Acil üç bölüme ayrılırdı; kırmızı alan, sarı alan ve yeşil alan. Her gün her alanda farklı kişiler bir gün boyunca nöbet tutardı.
Kırmızı alanda yaralı olanlar tedavi edilirdi. Dikiş atılır, pansuman yapılır veyahutta sonda takılırdı. Sarı alanda ise karın ağrısı veyahutta kalp ağrısı olanlar gelirdi yani daha çok içten hastalıklar diyebiliriz. Hastaların göz bebeklerini ışıkla kontrol eder ve bazı testler yapardık. Yeşil alanda ise en hafif vakalar olurdu. Öksürük ve nezle tarzında hastalıklara bakan bölüm diyebiliriz.
Melek ve Rana gelen hastalarla ilgilenmeye başlarken biz de kendi alanımıza geçip sırayla gelen hastalarla ilgilendik. Bazılarıyla ben, bazılarıyla ise Asya ilgileniyordu. Bazen sorunlu hastalar da çıkmıyor değildi. Hani şu tartışma çıkarmak için yer arayan tiplerden bahsediyorum. Hah işte onlar insanı çileden çıkaracak duruma getirebiliyordu.

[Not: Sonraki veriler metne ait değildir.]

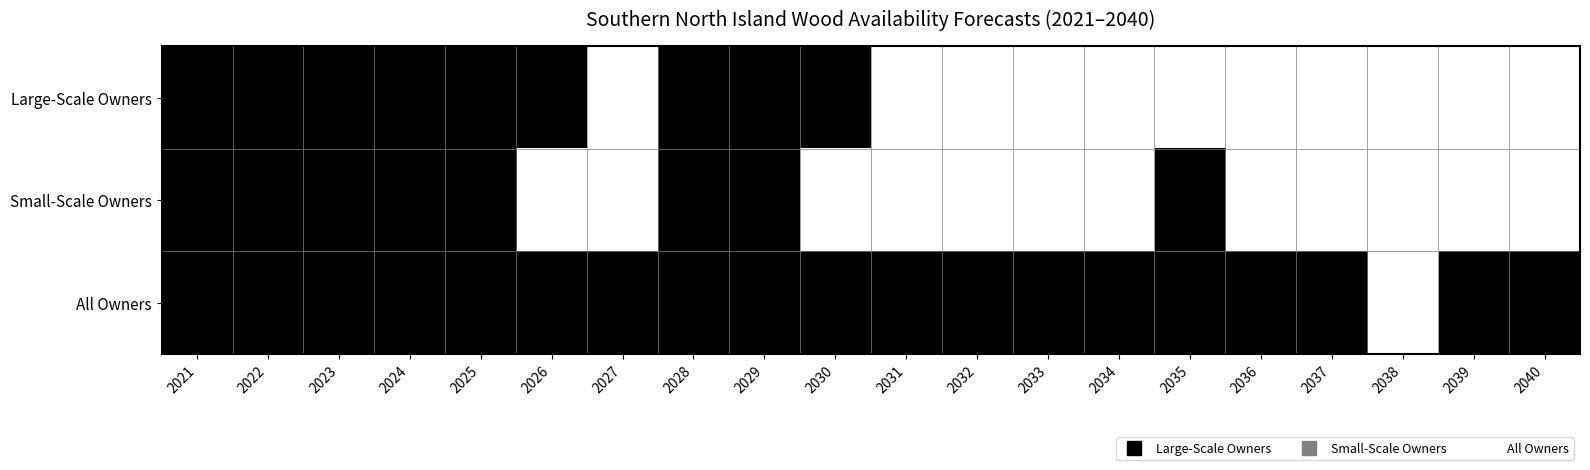

Reading right to left, what are all the values shown in this chart?

Large-Scale Owners: 2040=0	2039=0	2038=0	2037=0	2036=0	2035=0	2034=0	2033=0	2032=0	2031=0	2030=1	2029=1	2028=1	2027=0	2026=1	2025=1	2024=1	2023=1	2022=1	2021=1
Small-Scale Owners: 2040=0	2039=0	2038=0	2037=0	2036=0	2035=1	2034=0	2033=0	2032=0	2031=0	2030=0	2029=1	2028=1	2027=0	2026=0	2025=1	2024=1	2023=1	2022=1	2021=1
All Owners: 2040=1	2039=1	2038=0	2037=1	2036=1	2035=1	2034=1	2033=1	2032=1	2031=1	2030=1	2029=1	2028=1	2027=1	2026=1	2025=1	2024=1	2023=1	2022=1	2021=1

Hastaların biraz azaldığını fark edince kahve makinesinden iki tane kahve kapıp gelmiştim. Asya'nın elimdeki kahveleri görünce gözleri parlamış ve minnet dolu bir bakış atmıştı. Odadaki son hastayı da gönderdikten sonra koltuklara oturup kahvemizi yudumlamaya başladık. Oturduğumuz anda ne kadar yorulduğumuzu fark etmiştik aslında.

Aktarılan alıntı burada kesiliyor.